SUPPLIED TEXT:
_ _ _ _

From f7a241655860d2465d223552b9f1cb4656052b6b Mon Sep 17 00:00:00 2001
From: Luciferian Ink <LuciferianInk@protonmail.com>
Date: Sun, 25 Feb 2024 08:59:43 -0600
Subject: [PATCH 1/3] fix doc

---
 moduleformer/utils/moe.py | 2 +-
 1 file changed, 1 insertion(+), 1 deletion(-)

diff --git a/moduleformer/utils/moe.py b/moduleformer/utils/moe.py
index a8d802a..2ec1797 100644
--- a/moduleformer/utils/moe.py
+++ b/moduleformer/utils/moe.py
@@ -26,7 +26,7 @@ class MoE(nn.Module):
         gating_dropout: a float - dropout rate for gating network
         sample_topk: an integer - how many experts to sample during training
         gating_size: an integer - size of the gating network
-        aux_loss: a string - type of auxiliary loss ('mi' or 'sparse')

_ _ _ _

EXERCISE MATERIALS:

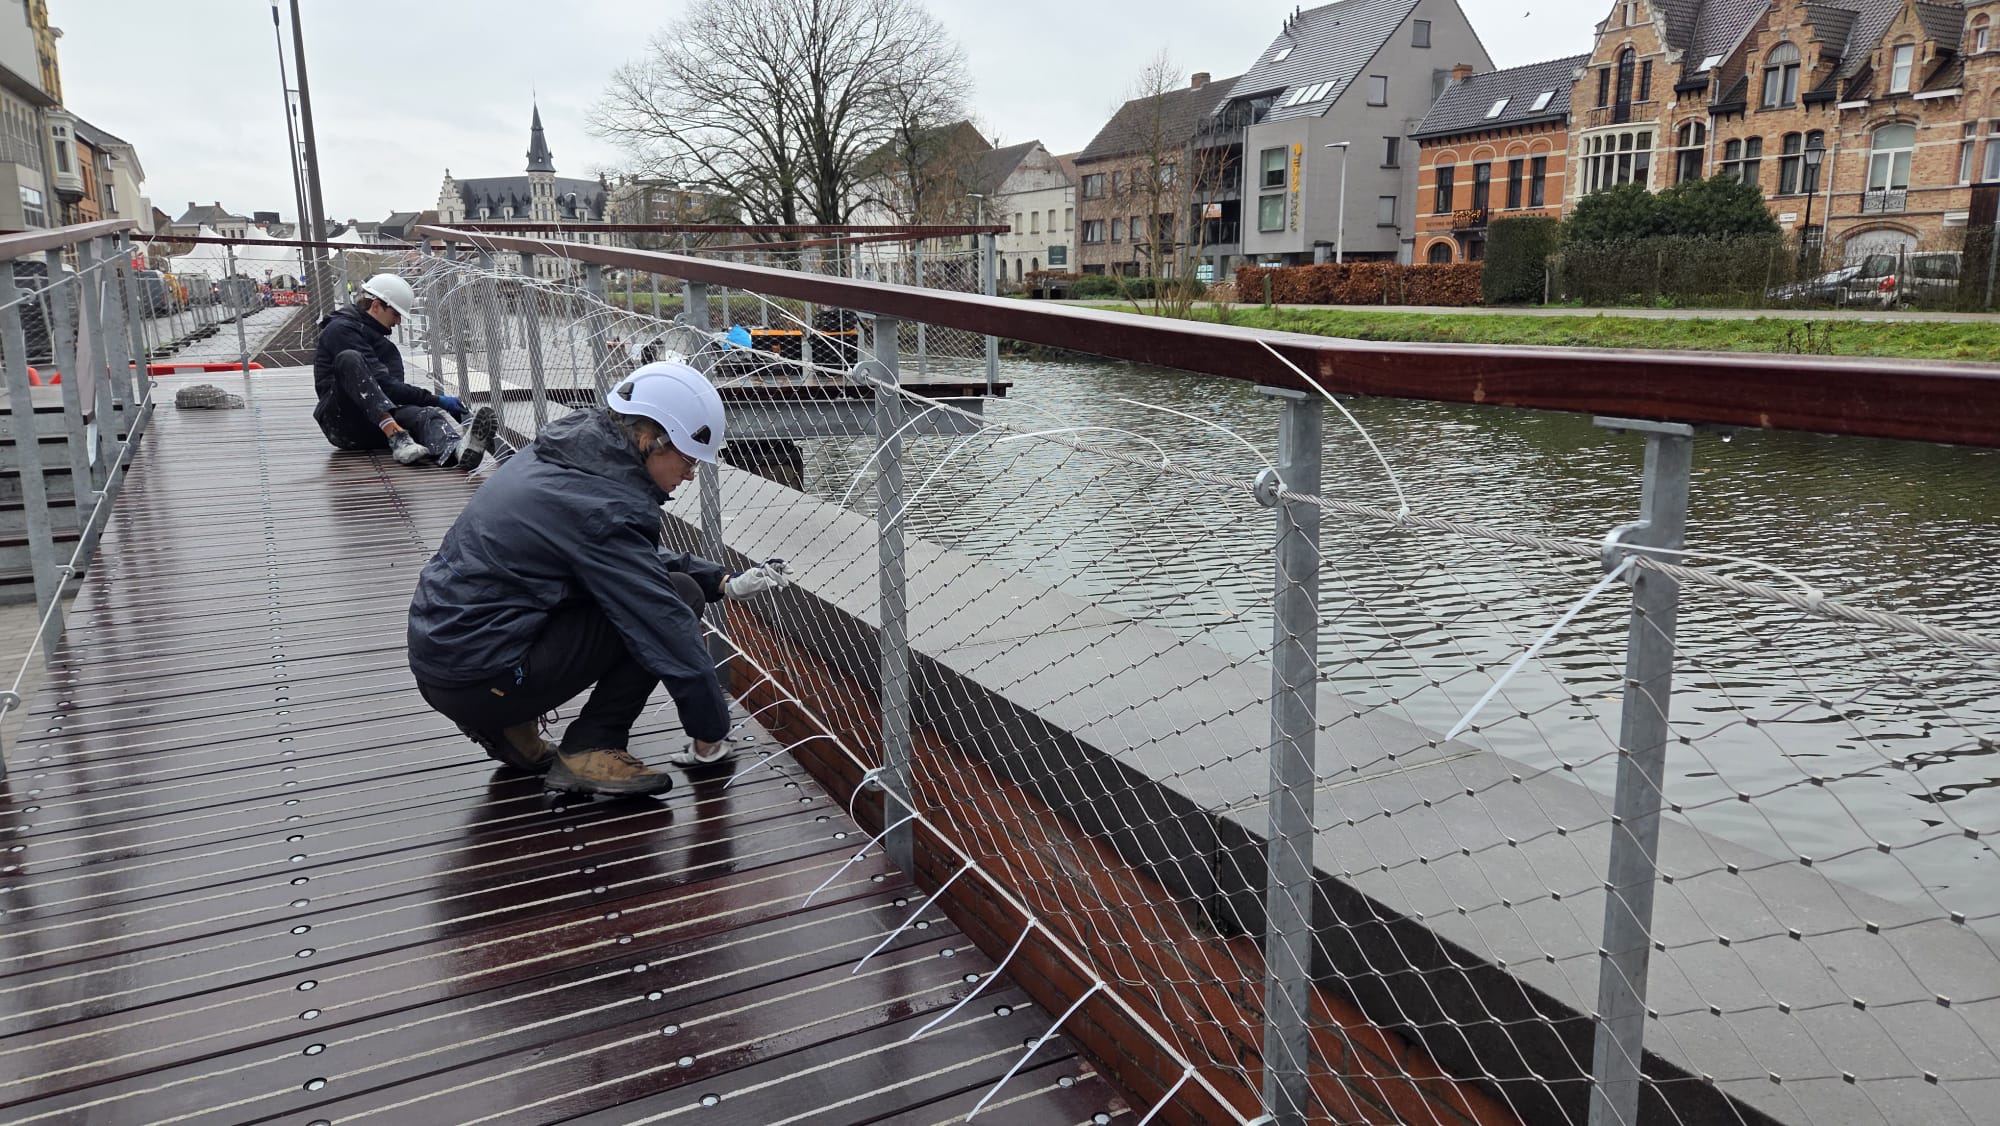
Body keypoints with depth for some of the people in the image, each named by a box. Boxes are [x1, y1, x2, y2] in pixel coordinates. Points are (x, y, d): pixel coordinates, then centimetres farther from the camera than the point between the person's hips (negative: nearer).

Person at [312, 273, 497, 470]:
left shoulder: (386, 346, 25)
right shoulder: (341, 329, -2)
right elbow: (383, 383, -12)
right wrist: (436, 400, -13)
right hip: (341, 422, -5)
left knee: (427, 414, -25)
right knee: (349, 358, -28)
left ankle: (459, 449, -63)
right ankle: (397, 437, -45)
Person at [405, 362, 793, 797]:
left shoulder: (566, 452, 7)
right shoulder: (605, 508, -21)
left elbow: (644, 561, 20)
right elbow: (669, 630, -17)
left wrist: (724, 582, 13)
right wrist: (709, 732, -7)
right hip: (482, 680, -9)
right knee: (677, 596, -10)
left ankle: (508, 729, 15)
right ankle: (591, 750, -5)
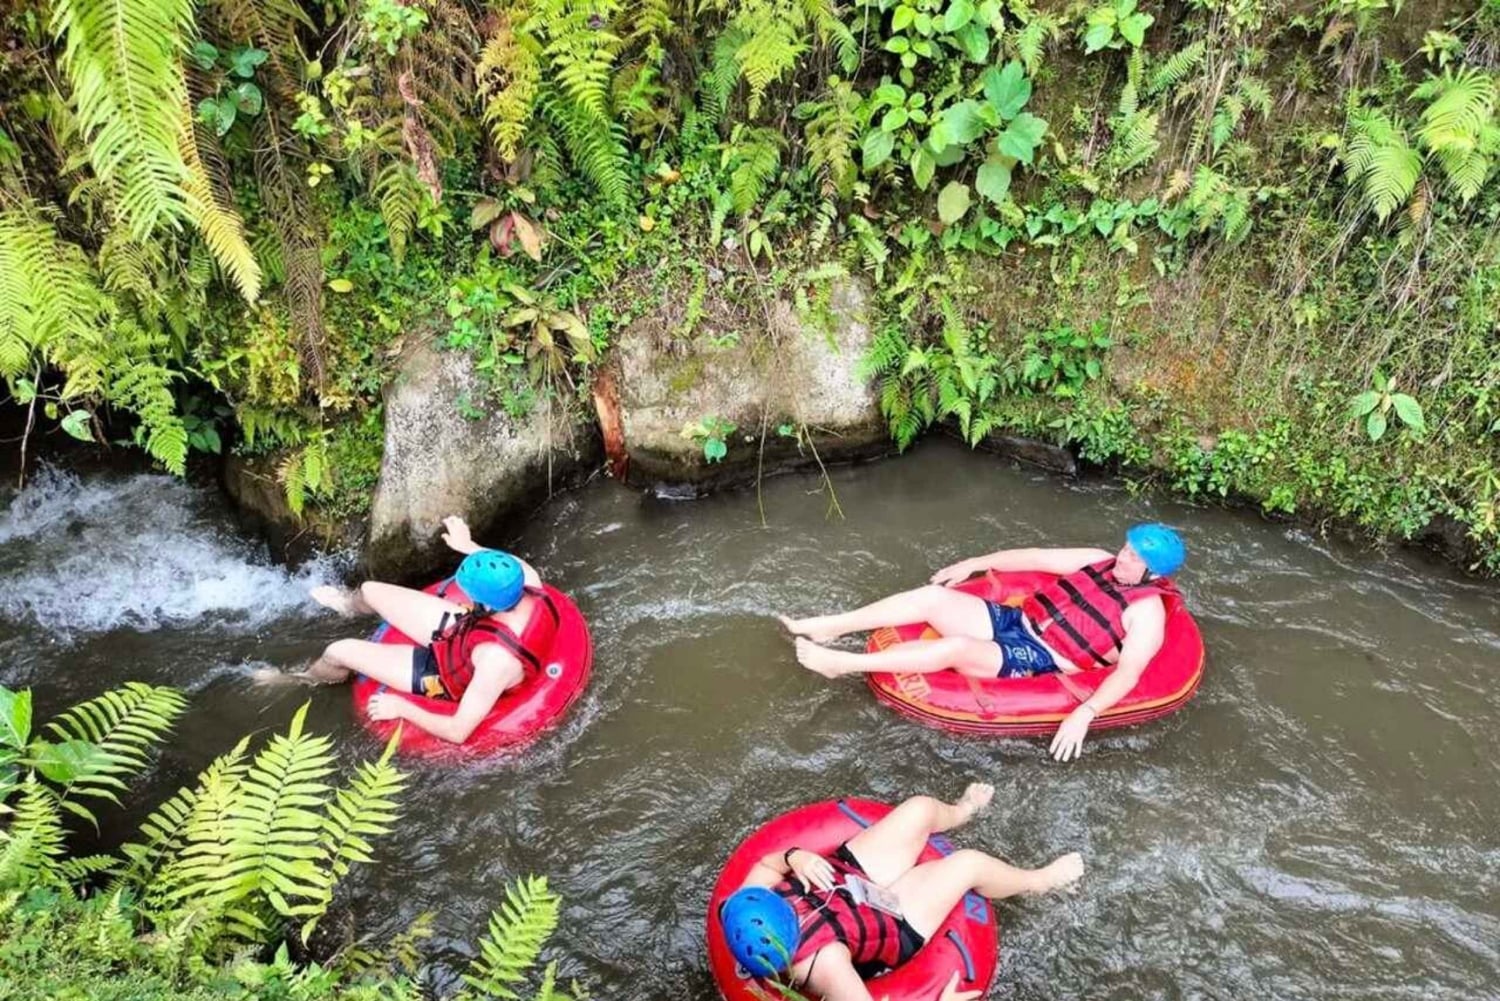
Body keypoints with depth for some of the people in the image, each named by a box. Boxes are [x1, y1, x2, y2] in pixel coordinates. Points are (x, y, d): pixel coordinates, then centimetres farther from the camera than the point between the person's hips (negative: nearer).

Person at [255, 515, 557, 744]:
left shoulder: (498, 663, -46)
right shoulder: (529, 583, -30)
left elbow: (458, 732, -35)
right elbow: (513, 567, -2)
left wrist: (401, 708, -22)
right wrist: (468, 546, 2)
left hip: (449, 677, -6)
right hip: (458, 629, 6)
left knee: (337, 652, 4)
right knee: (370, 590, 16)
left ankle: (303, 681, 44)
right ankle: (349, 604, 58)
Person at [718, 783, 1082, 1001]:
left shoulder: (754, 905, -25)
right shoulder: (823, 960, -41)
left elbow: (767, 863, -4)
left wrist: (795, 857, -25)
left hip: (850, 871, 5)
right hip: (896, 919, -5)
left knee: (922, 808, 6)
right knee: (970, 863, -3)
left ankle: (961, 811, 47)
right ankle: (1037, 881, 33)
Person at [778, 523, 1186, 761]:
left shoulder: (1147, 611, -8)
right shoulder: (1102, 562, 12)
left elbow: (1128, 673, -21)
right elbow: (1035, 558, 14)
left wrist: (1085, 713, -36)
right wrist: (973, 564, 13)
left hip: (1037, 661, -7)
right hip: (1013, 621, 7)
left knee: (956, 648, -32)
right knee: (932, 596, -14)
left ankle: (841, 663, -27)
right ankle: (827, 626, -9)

_ _ _ _

APPLY WHAT YOU READ:
#1 Reproduce the patch from "diff --git a/moduleformer/utils/moe.py" to "('mi' or 'sparse')".
#2 Transcribe the records from their start to the line with "right elbow: (669, 630, -17)", including both ends and leaving out the pictures.

TASK-BY-TASK OUTPUTS:
#1
diff --git a/moduleformer/utils/moe.py b/moduleformer/utils/moe.py
index a8d802a..2ec1797 100644
--- a/moduleformer/utils/moe.py
+++ b/moduleformer/utils/moe.py
@@ -26,7 +26,7 @@ class MoE(nn.Module):
         gating_dropout: a float - dropout rate for gating network
         sample_topk: an integer - how many experts to sample during training
         gating_size: an integer - size of the gating network
-        aux_loss: a string - type of auxiliary loss ('mi' or 'sparse')

#2
Body keypoints with depth for some of the people in the image, each named by a box. Boxes are [x1, y1, x2, y2] in pixel coordinates. Points are (x, y, d): pixel coordinates, then centimetres farther from the camera than the point between the person's hips (negative: nearer).

Person at [312, 273, 497, 470]:
left shoulder: (386, 346, 25)
right shoulder: (341, 329, -2)
right elbow: (383, 383, -12)
right wrist: (436, 400, -13)
right hip: (341, 422, -5)
left knee: (427, 414, -25)
right knee: (349, 358, -28)
left ankle: (459, 449, -63)
right ankle: (397, 437, -45)
Person at [405, 362, 793, 797]:
left shoulder: (566, 452, 7)
right shoulder: (605, 508, -21)
left elbow: (644, 561, 20)
right elbow: (669, 630, -17)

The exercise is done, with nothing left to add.